The 1980s brought a new reform movement in education, accompanied by a new emphasis on testing. The effort to improve education at all levels included the use of standardized tests to provide accountability for what students are learning. Minimum competency tests, achievement tests, and screening instruments were used to ensure that students from preschool through college reached the desired educational goals and achieved the minimum standards of education that were established locally or by the state education agency. As we continue in a new century, these concerns have increased.
Trends in a New Century
In the 1990s many schools improved the learning environment and achievement for all children; nevertheless, a large percentage of schools were still low performing in 2000 and 2001. Inadequate funding, teacher shortages, teachers with inadequate training, aging schools, and poor leadership affected quality education (Wortham, 2002). During the 2000 presidential campaign, candidate George W. Bush named quality education as one of the goals of his presidency. After his election, President Bush worked for legislation that would improve education for all children. After months of dialogue and debate, Congress passed a new education actin December 2001. The No Child Left Behind Act (NCLB), signed into law onJanuary 8, 2002, had an impact on testing required by individual states. In addition to other provisions, all states were required to administer tests developed by the state and to set and monitor adequate yearly progress (Moscosco, 2001; Wortham, 2002). Former President Bush was also committed to strengthening early childhood programs. In 2002, several projects were conducted to support early childhood programs. Under the Sunshine Schools program, the U.S. Department of Education focused on what is working in early childhood education and gave attention to highly effective state, district, city, county, and campus programs (Grissom, personal communication, April 4, 2002). Another Bush initiative, Good Start, Grow Smart, was intended to strengthen Head Start and improve the quality of experiences for children. The initiative provided the following:
- Training for nearly 50,000 Head Start teachers in the best techniques
- Assurance that preschool programs are more closely coordinated with K–12 educational programs
- A research effort to identify effective early literacy programs and practices (Grissom, personal communication, April 4, 2002).
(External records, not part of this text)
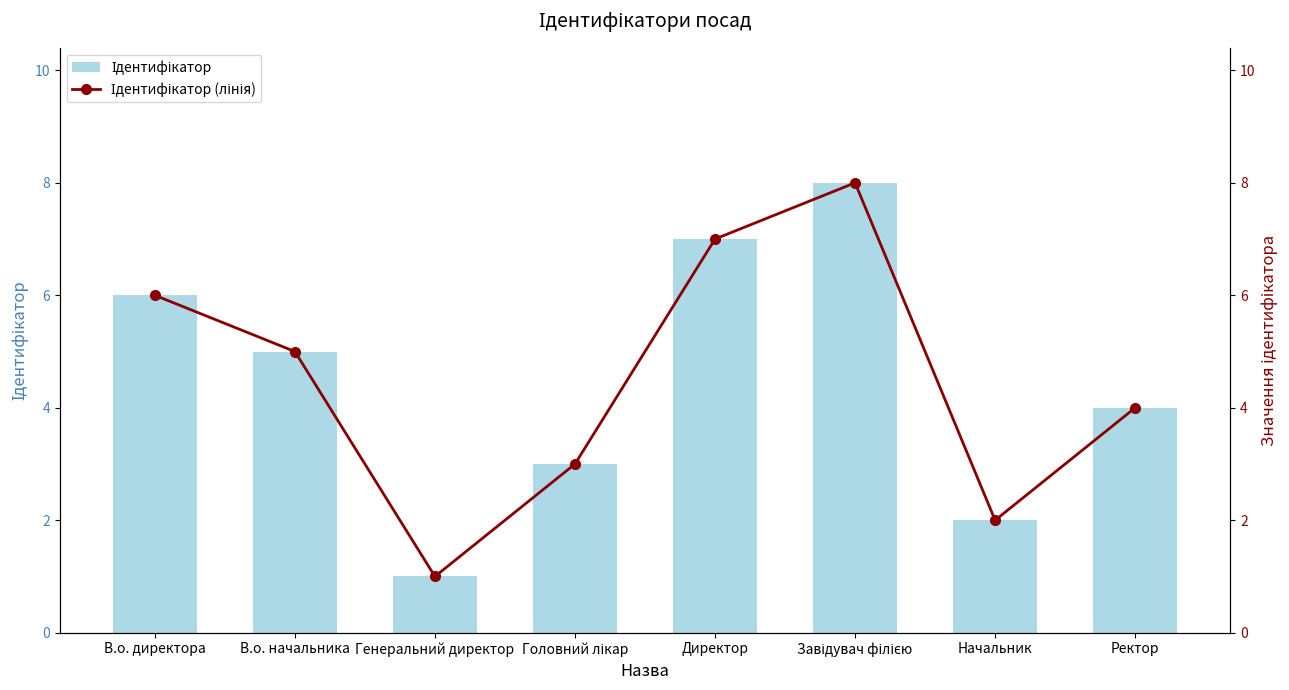

Between Головний лікар and Завідувач філією, which is larger?

Завідувач філією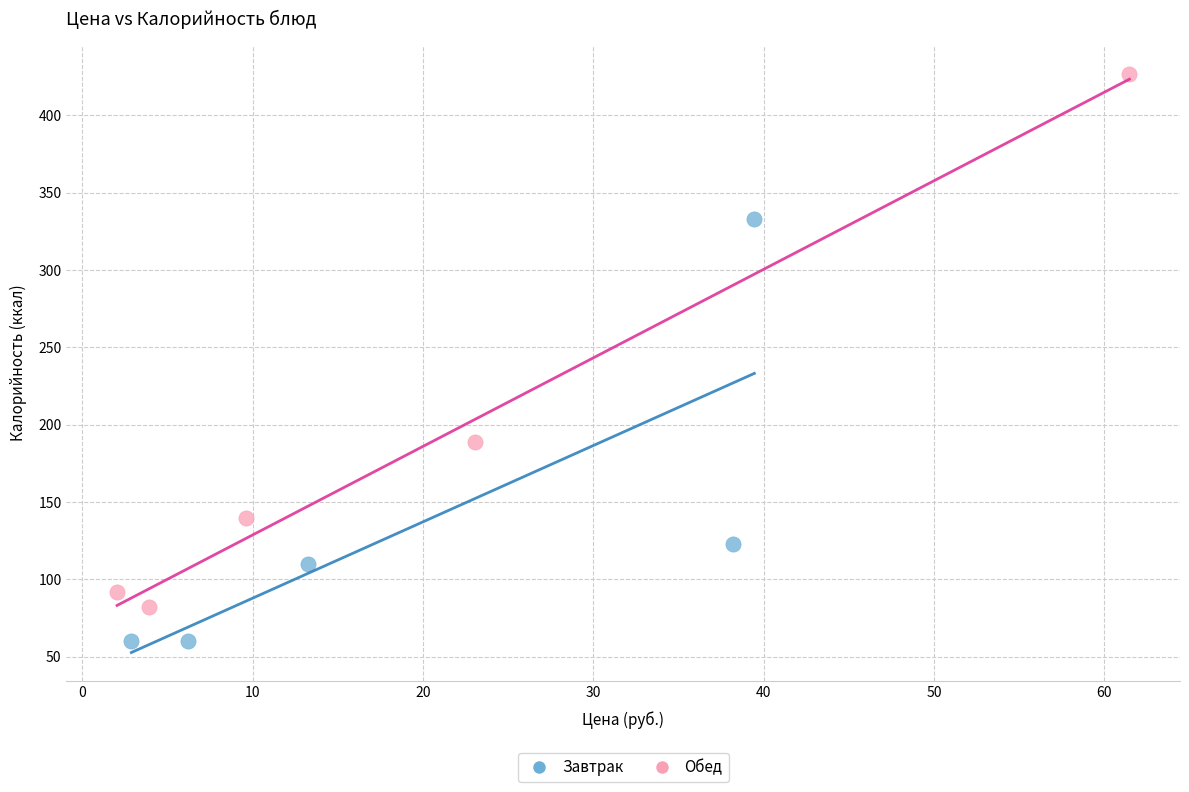

Which series contains the lowest Y value?

Завтрак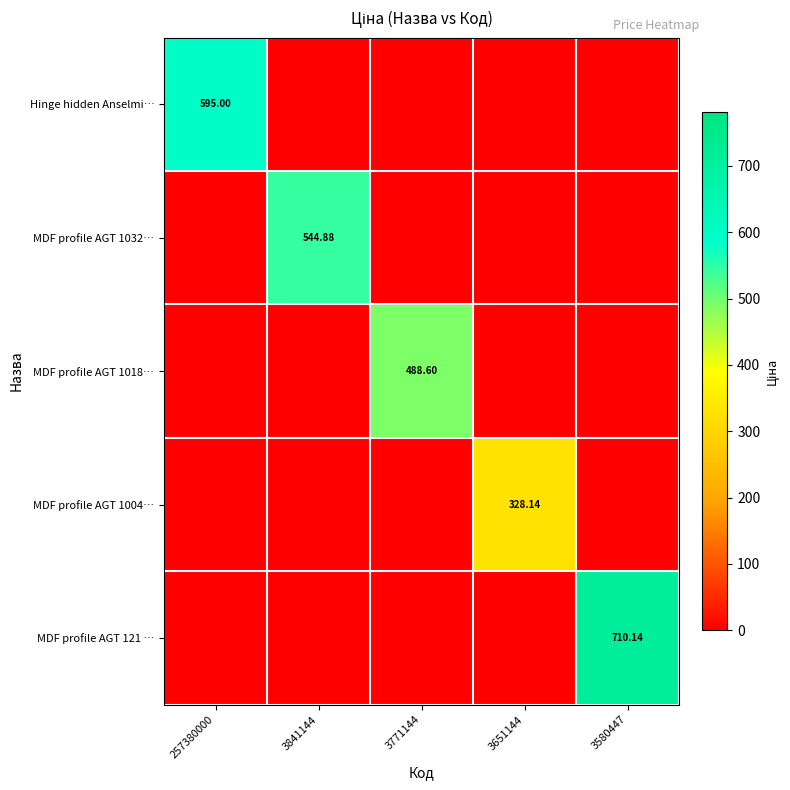

At which category is the sum across all series the highest?

3580447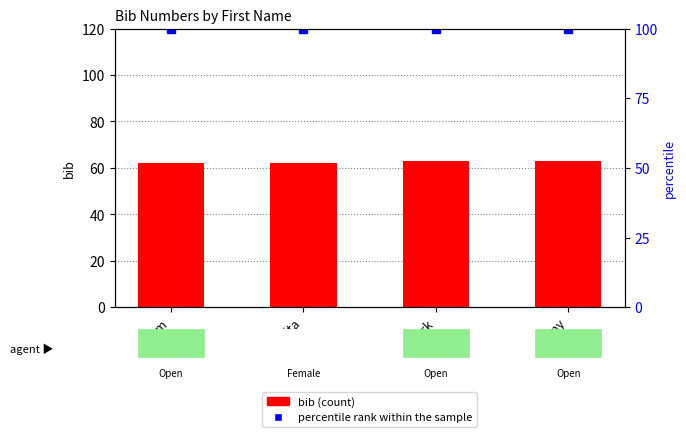

What is the lowest value of the bib series?

62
In July 2001, the White House hosted the White House Summit on Early Childhood Cognitive Development. The Early Childhood–Head Start Task Force formed following the summit published a new guide, Teaching Our Youngest (Grissom, personal communication, April 4, 2002). The early childhood education projects initiated by the Bush administration to improve education stressed the importance of improving early childhood programs; nevertheless, there is no doubt that mandates for increased standards-based testing will continue in the future in spite of concerns of their relevancy, especially for young children. Fortunately, child-outcome standards have also been developed by professional organizations in addition to state education agencies. The National Council for the Social Studies issued Curriculum Standards for the Social Studies (National Council for the Social Studies, 1994). Improved Head Start Performance Standards published in 1996 included children from birth to age 5 (Early Head Start, 2000). These standards and others provide guidelines for early childhood educators as they strive to improve programs and experiences for young children. By 2005 standards that included early childhood were available in many states. Some were in response to NCLB, but others were part of the emerging efforts to establish state and national standards for development and learning (Seefeldt, (2005).
The No Child Left Behind Act of 2001
NCLB requires states to do the following:
- Provide public school choice and supplemental services for students in failing schools as early as fall 2002.
- Integrate scientifically based reading research into comprehensive instruction for young children.
- Set and monitor adequate yearly progress, based on baseline 2001–2002 data.
- Issue annual report cards on school performance and statewide test results by 2002–2003.
- Implement annual, standards-based assessments in reading and math for grades 3 to 8 by 2005–2006.
- Assure that all classes are taught by a qualified teacher by 2005–2006.